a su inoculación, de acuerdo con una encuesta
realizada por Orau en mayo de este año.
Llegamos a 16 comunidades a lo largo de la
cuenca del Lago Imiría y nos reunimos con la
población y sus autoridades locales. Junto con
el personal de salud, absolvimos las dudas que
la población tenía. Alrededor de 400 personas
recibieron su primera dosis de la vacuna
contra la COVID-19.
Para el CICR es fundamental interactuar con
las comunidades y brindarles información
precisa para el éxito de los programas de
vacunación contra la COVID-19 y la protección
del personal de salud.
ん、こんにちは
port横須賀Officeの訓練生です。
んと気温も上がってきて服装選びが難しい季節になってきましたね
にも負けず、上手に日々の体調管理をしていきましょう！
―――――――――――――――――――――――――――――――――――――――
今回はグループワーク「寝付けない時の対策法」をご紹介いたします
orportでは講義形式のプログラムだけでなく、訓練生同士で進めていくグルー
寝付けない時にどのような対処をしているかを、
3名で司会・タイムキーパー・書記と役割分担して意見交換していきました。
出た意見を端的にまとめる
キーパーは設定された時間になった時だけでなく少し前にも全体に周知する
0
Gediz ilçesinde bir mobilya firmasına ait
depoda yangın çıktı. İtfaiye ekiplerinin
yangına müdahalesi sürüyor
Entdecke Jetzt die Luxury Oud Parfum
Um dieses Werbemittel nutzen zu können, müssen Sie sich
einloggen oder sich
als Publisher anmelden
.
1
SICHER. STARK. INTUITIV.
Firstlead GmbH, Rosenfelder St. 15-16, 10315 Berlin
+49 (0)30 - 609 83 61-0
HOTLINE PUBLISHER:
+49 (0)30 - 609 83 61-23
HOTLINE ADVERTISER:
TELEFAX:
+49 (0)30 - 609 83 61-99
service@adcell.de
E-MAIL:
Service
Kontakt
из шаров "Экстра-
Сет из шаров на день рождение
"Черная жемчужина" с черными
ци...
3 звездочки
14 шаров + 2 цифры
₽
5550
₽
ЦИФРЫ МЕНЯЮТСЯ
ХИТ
——
__What to work on__:
Give back, word for word, the lines of the records that run from the one holding "Сет из шаров на день рождение" to the very last.

__Response box__:
Сет из шаров на день рождение
"Черная жемчужина" с черными
ци...
3 звездочки
14 шаров + 2 цифры
₽
5550
₽
ЦИФРЫ МЕНЯЮТСЯ
ХИТ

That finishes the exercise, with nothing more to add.